FYI: Doesn’t (really) work for me, but might for you: All knife reviews are subjective, so it goes without saying: Take any comments with a grain of salt. (My wife and I can’t even agree on what makes a good knife!) What works for my big hands may not be comfortable for a smaller person. Or vice versa. But you read this far to help with your buying decision. So here are some nit-picky observations.
Blade too thick: A bird and trout knife should have a thin blade. It is not a survival knife, and the blade doesn’t need much lateral strength. It is not designed to be a big game hunting knife. A fishing knife blade needs to be thin, so it can do a passable job filleting fish. The blade also needs to be thin enough to eviscerate a game bird.

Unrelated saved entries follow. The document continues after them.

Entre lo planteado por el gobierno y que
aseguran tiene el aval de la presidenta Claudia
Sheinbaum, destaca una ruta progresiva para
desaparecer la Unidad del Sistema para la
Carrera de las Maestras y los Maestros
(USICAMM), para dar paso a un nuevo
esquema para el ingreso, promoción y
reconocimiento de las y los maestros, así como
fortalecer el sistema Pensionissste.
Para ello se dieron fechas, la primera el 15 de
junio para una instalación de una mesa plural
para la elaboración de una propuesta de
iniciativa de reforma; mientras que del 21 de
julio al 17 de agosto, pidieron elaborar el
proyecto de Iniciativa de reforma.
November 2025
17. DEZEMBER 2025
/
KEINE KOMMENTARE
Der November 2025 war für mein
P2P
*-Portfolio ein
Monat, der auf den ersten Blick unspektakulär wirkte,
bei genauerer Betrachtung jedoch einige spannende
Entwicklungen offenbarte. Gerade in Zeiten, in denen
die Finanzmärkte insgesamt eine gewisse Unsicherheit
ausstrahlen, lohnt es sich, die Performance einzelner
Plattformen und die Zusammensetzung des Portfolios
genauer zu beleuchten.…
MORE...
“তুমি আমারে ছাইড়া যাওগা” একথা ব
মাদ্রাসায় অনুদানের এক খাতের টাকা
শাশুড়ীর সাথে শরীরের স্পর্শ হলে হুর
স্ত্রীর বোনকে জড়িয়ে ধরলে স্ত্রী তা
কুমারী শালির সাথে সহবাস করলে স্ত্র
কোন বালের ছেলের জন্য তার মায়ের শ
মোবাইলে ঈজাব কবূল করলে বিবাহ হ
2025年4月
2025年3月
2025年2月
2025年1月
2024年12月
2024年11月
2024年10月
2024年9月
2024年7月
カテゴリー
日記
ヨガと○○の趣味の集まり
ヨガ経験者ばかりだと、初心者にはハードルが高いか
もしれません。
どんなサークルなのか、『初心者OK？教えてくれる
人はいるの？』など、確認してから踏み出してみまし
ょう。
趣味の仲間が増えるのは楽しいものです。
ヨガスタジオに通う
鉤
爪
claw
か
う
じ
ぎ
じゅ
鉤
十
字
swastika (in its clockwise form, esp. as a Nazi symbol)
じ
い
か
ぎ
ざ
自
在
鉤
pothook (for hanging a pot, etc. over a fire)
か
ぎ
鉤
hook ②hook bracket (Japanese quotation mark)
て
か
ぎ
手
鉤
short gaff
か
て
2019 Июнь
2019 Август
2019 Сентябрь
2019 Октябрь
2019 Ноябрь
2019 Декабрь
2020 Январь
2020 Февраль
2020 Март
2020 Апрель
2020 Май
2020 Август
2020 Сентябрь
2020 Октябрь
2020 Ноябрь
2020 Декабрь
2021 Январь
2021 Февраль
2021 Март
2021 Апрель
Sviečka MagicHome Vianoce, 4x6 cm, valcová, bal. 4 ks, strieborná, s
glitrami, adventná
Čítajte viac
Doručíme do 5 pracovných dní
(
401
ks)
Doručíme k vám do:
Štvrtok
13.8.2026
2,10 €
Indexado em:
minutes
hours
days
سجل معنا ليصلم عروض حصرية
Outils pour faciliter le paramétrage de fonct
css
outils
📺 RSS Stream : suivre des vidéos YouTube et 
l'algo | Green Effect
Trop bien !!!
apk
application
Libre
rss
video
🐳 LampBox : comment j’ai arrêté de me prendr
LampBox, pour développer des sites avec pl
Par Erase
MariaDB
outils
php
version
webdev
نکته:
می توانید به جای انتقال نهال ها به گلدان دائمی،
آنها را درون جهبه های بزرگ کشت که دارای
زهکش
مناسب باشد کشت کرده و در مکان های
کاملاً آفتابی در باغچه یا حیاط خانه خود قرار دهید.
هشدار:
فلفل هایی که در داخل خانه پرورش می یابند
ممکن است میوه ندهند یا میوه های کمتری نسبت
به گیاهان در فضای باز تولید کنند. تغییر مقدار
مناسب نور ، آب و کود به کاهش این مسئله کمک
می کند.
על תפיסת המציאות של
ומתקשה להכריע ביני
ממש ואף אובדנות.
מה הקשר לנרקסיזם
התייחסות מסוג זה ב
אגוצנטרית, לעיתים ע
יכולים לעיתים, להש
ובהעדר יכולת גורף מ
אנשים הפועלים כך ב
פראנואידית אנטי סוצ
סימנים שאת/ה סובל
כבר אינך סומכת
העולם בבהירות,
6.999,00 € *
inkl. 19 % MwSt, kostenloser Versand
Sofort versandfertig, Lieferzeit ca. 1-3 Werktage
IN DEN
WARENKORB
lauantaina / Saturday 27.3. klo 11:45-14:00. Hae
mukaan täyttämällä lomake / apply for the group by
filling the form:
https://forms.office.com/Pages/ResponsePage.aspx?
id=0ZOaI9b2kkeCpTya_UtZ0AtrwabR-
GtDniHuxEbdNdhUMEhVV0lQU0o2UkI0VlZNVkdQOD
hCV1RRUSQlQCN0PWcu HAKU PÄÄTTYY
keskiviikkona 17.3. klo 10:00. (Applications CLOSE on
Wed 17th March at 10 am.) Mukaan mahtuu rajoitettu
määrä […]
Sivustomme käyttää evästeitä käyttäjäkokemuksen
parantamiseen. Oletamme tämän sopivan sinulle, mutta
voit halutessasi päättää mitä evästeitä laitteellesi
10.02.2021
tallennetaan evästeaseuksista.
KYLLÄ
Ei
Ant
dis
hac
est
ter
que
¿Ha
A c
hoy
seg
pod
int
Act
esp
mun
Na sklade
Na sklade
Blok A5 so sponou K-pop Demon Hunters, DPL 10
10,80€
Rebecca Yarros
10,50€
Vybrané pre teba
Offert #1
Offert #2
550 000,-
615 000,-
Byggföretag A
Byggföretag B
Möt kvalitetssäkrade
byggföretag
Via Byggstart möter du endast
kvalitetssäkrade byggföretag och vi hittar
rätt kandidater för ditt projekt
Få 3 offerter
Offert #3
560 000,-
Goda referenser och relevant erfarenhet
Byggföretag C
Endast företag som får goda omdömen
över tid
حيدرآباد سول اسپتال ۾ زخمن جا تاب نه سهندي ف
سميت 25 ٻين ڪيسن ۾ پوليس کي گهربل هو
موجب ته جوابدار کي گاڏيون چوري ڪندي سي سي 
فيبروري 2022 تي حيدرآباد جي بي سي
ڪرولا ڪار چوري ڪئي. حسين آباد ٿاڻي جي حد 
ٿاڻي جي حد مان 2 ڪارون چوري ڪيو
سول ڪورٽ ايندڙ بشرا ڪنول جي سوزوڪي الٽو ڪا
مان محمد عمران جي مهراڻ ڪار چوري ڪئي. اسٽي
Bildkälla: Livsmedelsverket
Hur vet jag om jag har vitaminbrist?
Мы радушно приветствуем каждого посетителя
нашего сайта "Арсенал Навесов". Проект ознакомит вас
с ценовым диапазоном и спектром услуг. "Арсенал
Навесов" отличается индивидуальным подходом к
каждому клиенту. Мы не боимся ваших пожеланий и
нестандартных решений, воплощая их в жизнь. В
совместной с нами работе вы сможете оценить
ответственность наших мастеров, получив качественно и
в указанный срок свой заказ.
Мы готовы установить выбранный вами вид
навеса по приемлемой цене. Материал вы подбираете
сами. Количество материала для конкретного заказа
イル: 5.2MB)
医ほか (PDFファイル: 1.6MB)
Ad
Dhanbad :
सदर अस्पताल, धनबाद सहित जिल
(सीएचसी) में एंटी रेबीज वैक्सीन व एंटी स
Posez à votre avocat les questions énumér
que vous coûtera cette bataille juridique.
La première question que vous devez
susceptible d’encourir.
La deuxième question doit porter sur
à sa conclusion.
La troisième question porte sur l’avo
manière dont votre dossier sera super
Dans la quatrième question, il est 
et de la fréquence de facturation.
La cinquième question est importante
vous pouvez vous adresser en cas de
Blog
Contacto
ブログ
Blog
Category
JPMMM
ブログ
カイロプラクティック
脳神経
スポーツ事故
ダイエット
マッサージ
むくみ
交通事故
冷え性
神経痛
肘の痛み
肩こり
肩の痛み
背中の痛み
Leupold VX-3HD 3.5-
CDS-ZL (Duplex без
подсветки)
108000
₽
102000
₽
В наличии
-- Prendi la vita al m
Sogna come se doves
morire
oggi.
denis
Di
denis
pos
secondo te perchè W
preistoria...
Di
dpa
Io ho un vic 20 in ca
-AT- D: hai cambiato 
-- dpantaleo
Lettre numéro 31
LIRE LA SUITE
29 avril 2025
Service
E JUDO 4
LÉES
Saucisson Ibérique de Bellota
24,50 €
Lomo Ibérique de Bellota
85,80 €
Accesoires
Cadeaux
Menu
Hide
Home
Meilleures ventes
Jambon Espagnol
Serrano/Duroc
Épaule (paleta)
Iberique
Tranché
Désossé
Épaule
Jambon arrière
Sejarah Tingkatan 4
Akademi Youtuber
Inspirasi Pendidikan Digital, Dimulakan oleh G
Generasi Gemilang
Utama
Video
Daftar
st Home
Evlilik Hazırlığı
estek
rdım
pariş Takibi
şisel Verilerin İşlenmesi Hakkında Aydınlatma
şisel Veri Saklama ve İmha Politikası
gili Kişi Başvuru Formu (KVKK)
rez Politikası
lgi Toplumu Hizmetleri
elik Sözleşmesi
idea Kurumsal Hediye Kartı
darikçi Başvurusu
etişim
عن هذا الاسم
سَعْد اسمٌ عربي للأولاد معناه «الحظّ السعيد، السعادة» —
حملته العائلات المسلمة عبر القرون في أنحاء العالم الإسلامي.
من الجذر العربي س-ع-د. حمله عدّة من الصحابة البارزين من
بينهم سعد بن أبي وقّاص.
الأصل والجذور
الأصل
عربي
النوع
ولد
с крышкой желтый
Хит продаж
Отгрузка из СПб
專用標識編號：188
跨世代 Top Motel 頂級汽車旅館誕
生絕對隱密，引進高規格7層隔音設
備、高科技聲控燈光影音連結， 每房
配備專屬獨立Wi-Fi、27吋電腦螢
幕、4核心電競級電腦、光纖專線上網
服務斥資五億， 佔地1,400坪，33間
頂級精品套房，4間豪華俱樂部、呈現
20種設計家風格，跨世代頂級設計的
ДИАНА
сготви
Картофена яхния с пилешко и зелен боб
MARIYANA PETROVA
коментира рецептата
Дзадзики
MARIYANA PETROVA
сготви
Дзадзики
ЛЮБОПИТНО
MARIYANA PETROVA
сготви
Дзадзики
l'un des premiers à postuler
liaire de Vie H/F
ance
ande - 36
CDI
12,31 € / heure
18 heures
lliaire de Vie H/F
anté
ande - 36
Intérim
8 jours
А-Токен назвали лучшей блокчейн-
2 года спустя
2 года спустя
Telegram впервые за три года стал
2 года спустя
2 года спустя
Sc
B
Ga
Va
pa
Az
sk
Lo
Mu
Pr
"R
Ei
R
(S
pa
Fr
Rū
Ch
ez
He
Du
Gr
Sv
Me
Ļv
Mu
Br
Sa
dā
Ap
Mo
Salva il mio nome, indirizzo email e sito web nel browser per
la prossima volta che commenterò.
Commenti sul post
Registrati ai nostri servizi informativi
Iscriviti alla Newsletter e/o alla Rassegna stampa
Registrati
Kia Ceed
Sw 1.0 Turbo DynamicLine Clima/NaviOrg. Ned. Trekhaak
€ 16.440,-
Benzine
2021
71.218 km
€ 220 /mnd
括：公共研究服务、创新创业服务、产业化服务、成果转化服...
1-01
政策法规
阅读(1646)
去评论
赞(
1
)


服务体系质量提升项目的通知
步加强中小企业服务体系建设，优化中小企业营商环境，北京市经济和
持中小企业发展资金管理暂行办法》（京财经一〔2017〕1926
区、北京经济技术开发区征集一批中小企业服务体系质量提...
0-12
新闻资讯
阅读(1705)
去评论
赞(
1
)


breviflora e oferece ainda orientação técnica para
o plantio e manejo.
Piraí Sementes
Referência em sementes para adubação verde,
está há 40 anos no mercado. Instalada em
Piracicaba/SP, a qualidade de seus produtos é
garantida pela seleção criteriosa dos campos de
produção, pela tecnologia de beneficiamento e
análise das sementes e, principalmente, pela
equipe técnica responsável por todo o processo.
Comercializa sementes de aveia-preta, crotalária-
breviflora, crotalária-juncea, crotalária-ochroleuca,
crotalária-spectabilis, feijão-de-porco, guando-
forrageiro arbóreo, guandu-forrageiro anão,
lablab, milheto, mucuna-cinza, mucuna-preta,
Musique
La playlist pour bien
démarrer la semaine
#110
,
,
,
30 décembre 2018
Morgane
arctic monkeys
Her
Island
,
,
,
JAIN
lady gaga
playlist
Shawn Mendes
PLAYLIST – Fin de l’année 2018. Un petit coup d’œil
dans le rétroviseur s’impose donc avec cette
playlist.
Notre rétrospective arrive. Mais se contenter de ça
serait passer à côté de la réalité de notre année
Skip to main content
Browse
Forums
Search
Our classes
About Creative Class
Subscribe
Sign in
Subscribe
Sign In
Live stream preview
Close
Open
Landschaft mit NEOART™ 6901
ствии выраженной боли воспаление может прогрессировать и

The Bird and Trout is far more likely to be used as a paring knife in the kitchen than anything else. But the blade thickness reduces its effectiveness.
There is a potential for rust: High carbon steel rusts. You know that going it, and it’s not a deal breaker for me. I have used carbon steel blades for decades in the hot, humid swamps of the Deep South with no problem. But I also wipe the blade down immediately after using it, and put a thin coat of mineral oil on the blade before storing it.
If you don’t want to worry about your blade rusting, get stainless steel. (CORRECTION: Thanks, Jacob Allen, for pointing this out: “While Lon uses mostly carbon steels, the B&T is stainless 440C, so rust won’t be as big of a concern on this particular model.”)
Handle too narrow: (See “…wife and I can’t agree.. “^^^) Some handles that I really like are too bulky for my wife’s much smaller hands. I find the handle to be a good length, but a trifle slim for my hands. If you absolutely must have a thicker handle, a solution might be to wrap the handle with hockey stick or tennis racket wrap to bulk up the grip.
Finish: I love the hammer and forge marks on the blade – it give the knife that old-timey look I find very appealing. In fact, that finish is one reason I got a Sterling as soon as they came on the market. But if you are looking for a smooth slicer for the kitchen, you’ll need to keep looking. The combination of thick blade and rough finish means the blade will not glide through food preparation as well as some.
Grind: I like convex grinds, but that is another subjective decision. The flat grind with micro bevel works well for its intended purpose.
All in all, this knife is a solid user, that will give decades of good service in the upland game fields and on the fishing rivers. It is well-made, and a beautiful knife. You can’t go wrong with this one!